Here, w and l are the width and length of the vehicle, and \(\varTheta \) is the heading angle difference between the vehicles. \(x^{(n)}_{plan}(t)\) and \(y^{(n)}_{plan}(t)\) indicate the planned position of candidate n at time t.

The bivariate normal distribution does not have an explicit integration form (i.e., cumulative distribution). Therefore, the risk probability \(P_{col}\) is calculated using the numerical method known as the Darboux integral. To avoid underestimating the probability due to errors caused by the method, the upper Darboux sum is considered. Defining finite sequences with equal intervals \(x_{min}=x_0<x_1<\cdot \cdot \cdot <x_m=x_{max}\) and \(y_{min}=y_0<y_1<\cdot \cdot \cdot <y_k=y_{max}\), Eq. (7) can be approximated as follows:

$$\begin{aligned} p = \sum _{i=0}^{m-1} \sum _{j=0}^{k-1} \sup _{\begin{array}{c} x\in [x_{i},x_{i+1}]\\ y\in [y_{i},y_{i+1}] \end{array}} g(x,y)\varDelta x \varDelta y \end{aligned}$$
(10)

where \(\varDelta x\) and \(\varDelta y\) are intervals along the local coordinate.

If there exists a lane change candidate within the collision probability threshold, and among them, candidate \(n^{*}\) with the smallest lateral acceleration is selected as the final reference \(X_{ref}=X_{plan}(n^{*})\).

4 Lane Change Controller

Given the reference lane change trajectory \(X_{ref}\), a linear MPC is constructed based on the lateral bicycle model of the vehicle [7]. The optimal steering angle is achieved by minimizing the cost function of the MPC, which mainly consists of lateral error and steering angle rate.

Fig. 1.
figure 1

Experimental result

5 Experimental Results

To validate the proposed framework, actual experiments were conducted. The experiments took place at a proving ground, designed in the form of a highway. The prediction network was implemented on a mid-performance laptop in a Robot Operating System environment, while the controller was developed in the MATLAB/Simulink environment. Real-time control was executed through the MicroAutobox II. The sampling time for the prediction network and risk assessment is 70 ms and 50 ms for the controller.

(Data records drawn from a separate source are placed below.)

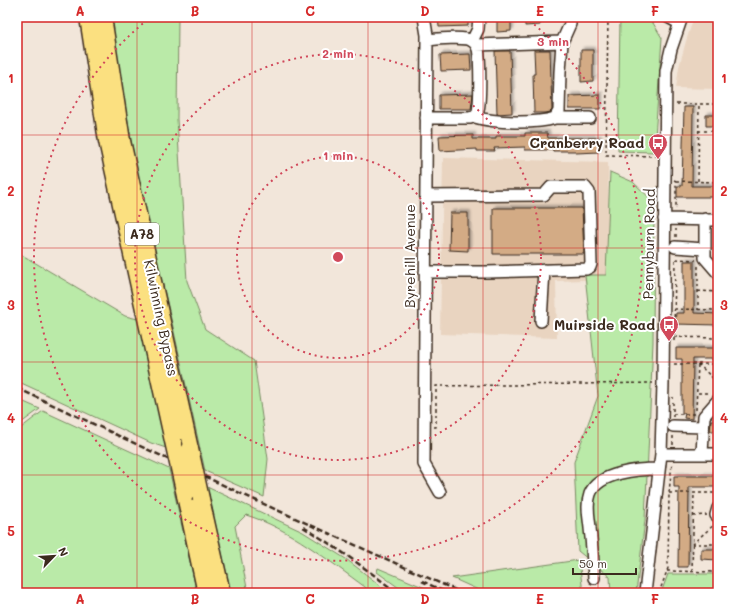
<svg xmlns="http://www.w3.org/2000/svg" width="735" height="610" font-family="Mali,sans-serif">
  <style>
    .built { fill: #e9d4c0 }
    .green { fill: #baeaa8; stroke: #7a8a63 }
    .building { fill: #d3ab85; stroke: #3b2a1e; filter: url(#shadow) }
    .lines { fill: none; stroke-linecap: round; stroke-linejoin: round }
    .minor-casing { stroke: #3b2a1e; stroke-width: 14 }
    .highway-casing { stroke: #3b2a1e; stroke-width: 19 }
    .path { stroke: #3b2a1e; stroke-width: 1.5; stroke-dasharray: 3 3; stroke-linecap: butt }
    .minor { stroke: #fff; stroke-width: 11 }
    .highway { stroke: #fbe080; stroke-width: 16 }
    .rail { stroke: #3b2a1e; stroke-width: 2.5; stroke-dasharray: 6 3; stroke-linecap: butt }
    .highway-bridge-casing { stroke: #3b2a1e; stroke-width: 19; stroke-linecap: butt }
    .highway-bridge { stroke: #fbe080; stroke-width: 16 }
    .grid { fill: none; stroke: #d62828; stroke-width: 1; stroke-opacity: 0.55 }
    .ring { fill: none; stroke: #d1495b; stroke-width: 2; stroke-dasharray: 2 4 }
    .labels { text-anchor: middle; stroke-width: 4; stroke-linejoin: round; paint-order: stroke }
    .shield { fill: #fff; stroke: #766a62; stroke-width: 1 }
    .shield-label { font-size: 13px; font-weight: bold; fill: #3b2a1e }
    .poi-label { font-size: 14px; font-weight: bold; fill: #3b2a1e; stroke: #fff; text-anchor: end }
    .street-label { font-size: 14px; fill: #3b2a1e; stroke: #fff }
    .centre { fill: #d1495b; stroke: #fff; stroke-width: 2 }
    .ring-label { font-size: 12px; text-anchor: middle; font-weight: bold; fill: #d1495b; stroke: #fff; stroke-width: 4; stroke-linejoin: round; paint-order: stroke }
    .neatline { fill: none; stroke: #d62828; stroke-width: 1.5 }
    .grid-label { font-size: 13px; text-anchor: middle; font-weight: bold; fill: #d62828 }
  </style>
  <defs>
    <filter id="shadow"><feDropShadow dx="2.5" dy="-2.5" stdDeviation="1" flood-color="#0004"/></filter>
  </defs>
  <rect width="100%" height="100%" fill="#f2e6da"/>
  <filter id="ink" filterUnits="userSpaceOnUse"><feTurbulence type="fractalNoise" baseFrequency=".025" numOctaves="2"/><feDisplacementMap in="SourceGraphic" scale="8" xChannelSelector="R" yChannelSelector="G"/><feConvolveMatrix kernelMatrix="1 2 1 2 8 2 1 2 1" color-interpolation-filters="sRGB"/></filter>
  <g filter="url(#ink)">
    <!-- built -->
    <path class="built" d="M694 17H718V89L676 88 679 67 686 41Z
      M443 158 608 162 610 278 586 280 556 281 557 338 440 334Z"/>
    <!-- green -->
    <path class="green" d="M112 17H178L177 119 187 281 205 329 254 361 268 459 264 497 205 471 173 327 139 186 114 40Z
      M620 17H647L653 23 662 38 654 152 618 151Z
      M610 172 633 182 654 202 653 342 645 520 636 593H611L610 577 578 551 574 462 598 396 585 275H606Z
      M17 252 125 316 138 319 166 448 151 443 17 381Z
      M17 399 40 409 17 426Z
      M43 411 169 469 197 593H17V431Z
      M207 487 303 532 346 559 390 593H371L365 587C329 561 289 528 246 515L235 526 248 593H231Z
      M579 560 583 593H485L452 578Z
      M378 568 437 593H406L377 572Z
      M668 574H718V593H661Z"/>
    <!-- building -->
    <path class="building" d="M438 17H468V26L439 27Z
      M497 17H511V31L497 32Z
      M525 17H539L540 25 525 26Z
      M534 50H550L552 110 550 112 546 113H534L533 74H535Z
      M581 50H593V81L581 82Z
      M495 51H510L512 113 497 114Z
      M470 54 471 70 441 71 440 55Z
      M473 94 471 109H439V95Z
      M600 95V109H569V96Z
      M684 107H693L692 186H718V197H677V186H682Z
      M706 115H718V126H706Z
      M525 133H547L548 138H599V152L576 153V151H553V150H525V147L494 148 495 151H477V149L440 151 439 136 473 135V139H496V136H525Z
      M493 208H582L584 254H493Z
      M450 213H468V251L449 250Z
      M684 261H694V313L718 314V325L675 324 676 313H684Z
      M676 348H718V359H693L692 419 684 418 685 413H682V359H676Z
      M711 420H718V431H710Z
      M674 476H718V487H689L688 567H678L679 487H674Z
      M701 549H718V560L701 559Z"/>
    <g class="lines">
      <!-- minor casing -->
      <g class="minor-casing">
        <path id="minor" d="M424 17 427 35 424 464 440 492
          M668 17 679 23
          M472 41 478 29 479 17
          M476 45 562 42
          M475 117C494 123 536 124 555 118L559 111 560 72 562 42 570 24V19L568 17
          M426 118H470C473 117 476 117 477 114 481 106 480 57 478 49 477 46 475 43 473 41 466 36 436 39 427 40
          M555 118H590
          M664 219 718 220
          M705 219V258L718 273
          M675 247 705 249
          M425 272H487L586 269 590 267 591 264 589 192 585 187H551L544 195 426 196
          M541 321 544 270
          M673 426 703 427
          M661 454H718
          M702 454 704 416 718 400
          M716 515 718 508
          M594 578C593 561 592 545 590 528 589 517 586 505 590 494 598 472 640 469 659 469
          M645 593 661 454 663 383 666 71 671 49 682 17"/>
      </g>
      <!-- highway casing -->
      <g class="highway-casing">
        <path id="highway" d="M88 17 107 141 173 441
          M103 17 122 141 190 449
          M185 495 206 593
          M201 499 222 593"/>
      </g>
      <!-- path -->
      <path class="path" d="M608 17 606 155 656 156
        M676 104H718
        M698 131H718
        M674 180 676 181V209
        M676 181 718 182
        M698 181 699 104
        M676 237V229
        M676 259 696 260
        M698 266V310
        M698 291 718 292
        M674 309 718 310
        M674 337 718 338
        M674 341 675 257
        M674 364H718
        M698 364 718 383
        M698 393H710
        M696 410 698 364
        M673 414H695
        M673 417V397
        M434 427H436V386L653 383
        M673 445V435
        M669 493H718
        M693 516 707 515
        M692 544 715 524
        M692 544H718
        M716 544V524
        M667 571 718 572
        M692 571 694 493
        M659 593 668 568 669 493 672 463"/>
      <!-- minor -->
      <use href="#minor" class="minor"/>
      <!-- highway -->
      <use href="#highway" class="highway"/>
      <!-- rail -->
      <path class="rail" d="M17 388 257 501 462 593
        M303 527C336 547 367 569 397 593
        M422 581 447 593"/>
      <!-- highway-bridge casing -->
      <g class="highway-bridge-casing">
        <path id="highway-bridge" d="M173 441 185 495
          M190 449 201 499"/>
      </g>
      <!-- highway-bridge -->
      <use href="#highway-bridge" class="highway-bridge"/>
    </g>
  </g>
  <!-- grid -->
  <path class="grid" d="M137 17V593M252 17V593M368 17V593M483 17V593M598 17V593M17 135H718M17 248H718M17 362H718M17 475H718"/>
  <!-- distance rings -->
  <g class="ring">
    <circle cx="338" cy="257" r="101"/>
    <circle cx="338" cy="257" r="203"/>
    <path d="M525 17A304 304 0 1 1 151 17"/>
  </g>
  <!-- icons -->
  <defs>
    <g id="bus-pin" transform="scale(1)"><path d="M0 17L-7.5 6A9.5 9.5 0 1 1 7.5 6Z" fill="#d1495b" stroke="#fff"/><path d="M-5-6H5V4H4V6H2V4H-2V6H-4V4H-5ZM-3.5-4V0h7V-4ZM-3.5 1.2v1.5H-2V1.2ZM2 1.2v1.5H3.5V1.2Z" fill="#fff"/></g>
  </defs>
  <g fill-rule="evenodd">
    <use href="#bus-pin" x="658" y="143"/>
    <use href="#bus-pin" x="669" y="325"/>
  </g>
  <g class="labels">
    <!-- shield labels -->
    <rect class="shield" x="125" y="223" width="34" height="22" rx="3"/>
    <g class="shield-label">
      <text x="142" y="239">A78</text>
    </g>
    <!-- poi labels -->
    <g class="poi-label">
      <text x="644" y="148">Cranberry Road</text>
      <text x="655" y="330">Muirside Road</text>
    </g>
    <!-- street labels -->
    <g class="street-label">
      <text transform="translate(649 244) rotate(-89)" y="5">Pennyburn Road</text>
      <text transform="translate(410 256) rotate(-90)" y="5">Byrehill Avenue</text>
      <text transform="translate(161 318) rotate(78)" y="5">Kilwinning Bypass</text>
    </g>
  </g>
  <circle cx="338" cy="257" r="6" class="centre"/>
  <g class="ring-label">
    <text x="553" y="46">3 min</text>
    <text x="338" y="58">2 min</text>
    <text x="338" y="160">1 min</text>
  </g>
  <!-- margin -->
  <rect width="735" height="610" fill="none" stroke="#fff" stroke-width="44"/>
  <!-- north arrow -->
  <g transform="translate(54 556) rotate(65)" stroke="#ffffff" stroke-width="3" paint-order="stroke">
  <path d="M0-3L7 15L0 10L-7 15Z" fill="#3b2a1e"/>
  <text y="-6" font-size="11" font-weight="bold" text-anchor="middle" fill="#3b2a1e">N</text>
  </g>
  <!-- scale -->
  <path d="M573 568v6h63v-6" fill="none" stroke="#3b2a1e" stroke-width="2"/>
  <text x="579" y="568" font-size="12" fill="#3b2a1e" stroke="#ffffff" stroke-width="3" paint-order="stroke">50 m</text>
  <rect x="22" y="22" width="691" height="566" class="neatline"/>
  <g class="grid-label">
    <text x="80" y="16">A</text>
    <text x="195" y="16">B</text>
    <text x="310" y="16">C</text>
    <text x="425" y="16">D</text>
    <text x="540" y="16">E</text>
    <text x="655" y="16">F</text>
    <text x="11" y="83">1</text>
    <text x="724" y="83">1</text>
    <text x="11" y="196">2</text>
    <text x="724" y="196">2</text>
    <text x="11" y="310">3</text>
    <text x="724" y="310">3</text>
    <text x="11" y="423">4</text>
    <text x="724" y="423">4</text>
    <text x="11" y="536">5</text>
    <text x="724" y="536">5</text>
    <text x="80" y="604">A</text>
    <text x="195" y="604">B</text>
    <text x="310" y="604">C</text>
    <text x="425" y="604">D</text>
    <text x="540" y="604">E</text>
    <text x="655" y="604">F</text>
  </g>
</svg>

Figure 1 shows the result when the ego vehicle attempts a lane change to the left while there is a vehicle traveling at a similar speed in the left lane. The results show that the proposed framework has been validated to ensure a collision-free and safe lane change in real-time scenarios.

6 Conclusion

In this paper, a novel framework for automated lane change system is proposed. The framework is consist of trajectory prediction network, collision risk assessment module, and the controller. The proposed framework was validated in a highway-like proving ground. Applications of more complicated scenarios is planned for future work.